• [Your instructions]
From the miracle berry passage, extract word for word the part that begins with the words containing "Shortly afterwards, just" and ends with "in the water.".

──────── Passage to read ────────

Shortly afterwards, just as Miralin's products were about to launch, the FDA abruptly announced that miraculin would be considered a food additive, requiring extensive—and expensive—testing for approval. Harvey had believed (and says he had been led to believe by the FDA) that the berry-derived protein would be classified "generally recognized as safe," as befits a fruit that's been eaten for centuries without incident. The change in status to "food additive" was financially devastating; even with its corporate backing, Miralin couldn't afford the testing necessary to wrangle FDA approval. The miracle berry sweetener was dead in the water.
According to Don Emery, the suspicious events and the FDA's about-face are clearly connected. "I honestly believe that we were done in by some industrial interest that did not want to see us survive because we were a threat. Somebody influenced somebody in the FDA to cause the regulatory action that was taken against us," he told the BBC. Miraculin-loving chef Homaro Cantu agreed, pointing out in the Huffington Post that Miralin's main competitor at the time was a company called GD Searle, which pushed its sweetener aspartame through FDA approval via potentially shady means. "The FDA commissioner that was inserted just long enough to label miracle berries as a food additive and push aspartame through regulation was accused of allegedly accepting corporate bribes," Cantu wrote. (The aspartame approval was widely criticized and later revoked; aspartame was re-approved in 1981.)
Conspiracy theorists, take note: GD Searle at the time was headed by none other than Donald Rumsfeld.
It's hard to know what really happened. The Sugar Association, the main sugar trade group, says it did not influence the FDA about miraculin. Harvey says he tried to obtain a copy of the FDA's files, but that it was heavily redacted and uninformative. The FDA told the Atlantic that "The FDA has not received further information on the safety of the use of this substance in food under either the GRAS program or a food additive petition," which translates to "¯\_(ツ)_/¯." At any rate, Miralin filed for bankruptcy. A company called BioResources International took up the gauntlet in 1999, but it did not manage to get its miraculin extract approved as a dietary supplement, and the company's website has not been updated since 2005.
Is there any hope for the miracle berry as an industry, beyond the one guy who's reportedly charged $15 a head for flavor-tripping parties? Without FDA backing, it probably won't go any bigger than the independent farms that sell berries in bulk. It's legal to buy whole berries, or powdered ones, and to sell them in your restaurant or cafe, but you can't distribute miraculin-containing products in the U.S.
Before his death, Homaro Cantu, the miraculin-loving chef, was working with indoor miracle berry farms that he said could make miraculin cheaper and more energy-efficient than sugar. He hoped to partner up with major producers of sweets and soda, forming an alliance that even the FDA wouldn't deny. It never happened, but that doesn't mean it never will.
In the meantime, even if miracle berries won't be revolutionizing the food industry anytime soon, they can still revolutionize your personal palate. You can get 300 dried or fresh ones for $1.20 each, or pay a little more per unit for a smaller shipment. A pack of 10 tablets will set you back about $15. You can even get your own plant for $30 (or a bigger one for $90) if you live in a warm, humid place. Put a little lemon juice in your coffee, as Cantu has suggested, pop a berry in your mouth, and contemplate how close this country came to kicking sugar for good.

──────── Material provided ────────

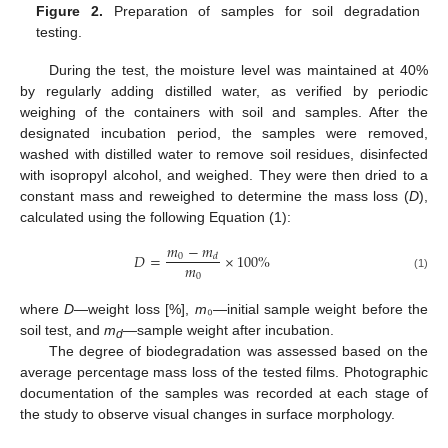
Figure 2.
Preparation of samples for soil degradation
testing.
During the test, the moisture level was maintained at 40%
by regularly adding distilled water, as verified by periodic
weighing of the containers with soil and samples. After the
designated incubation period, the samples were removed,
washed with distilled water to remove soil residues, disinfected
with isopropyl alcohol, and weighed. They were then dried to a
constant mass and reweighed to determine the mass loss (
D
),
calculated using the following Equation (1):
𝑚
−
𝑚
𝐷
=
×
100
%
0
𝑑
𝑚
0
(1)
where
D
—weight loss [%],
m
₀—initial sample weight before the
soil test, and
m
—sample weight after incubation.
d
The degree of biodegradation was assessed based on the
average percentage mass loss of the tested films. Photographic
documentation of the samples was recorded at each stage of
the study to observe visual changes in surface morphology.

────────

• [Problem solution]
Shortly afterwards, just as Miralin's products were about to launch, the FDA abruptly announced that miraculin would be considered a food additive, requiring extensive—and expensive—testing for approval. Harvey had believed (and says he had been led to believe by the FDA) that the berry-derived protein would be classified "generally recognized as safe," as befits a fruit that's been eaten for centuries without incident. The change in status to "food additive" was financially devastating; even with its corporate backing, Miralin couldn't afford the testing necessary to wrangle FDA approval. The miracle berry sweetener was dead in the water.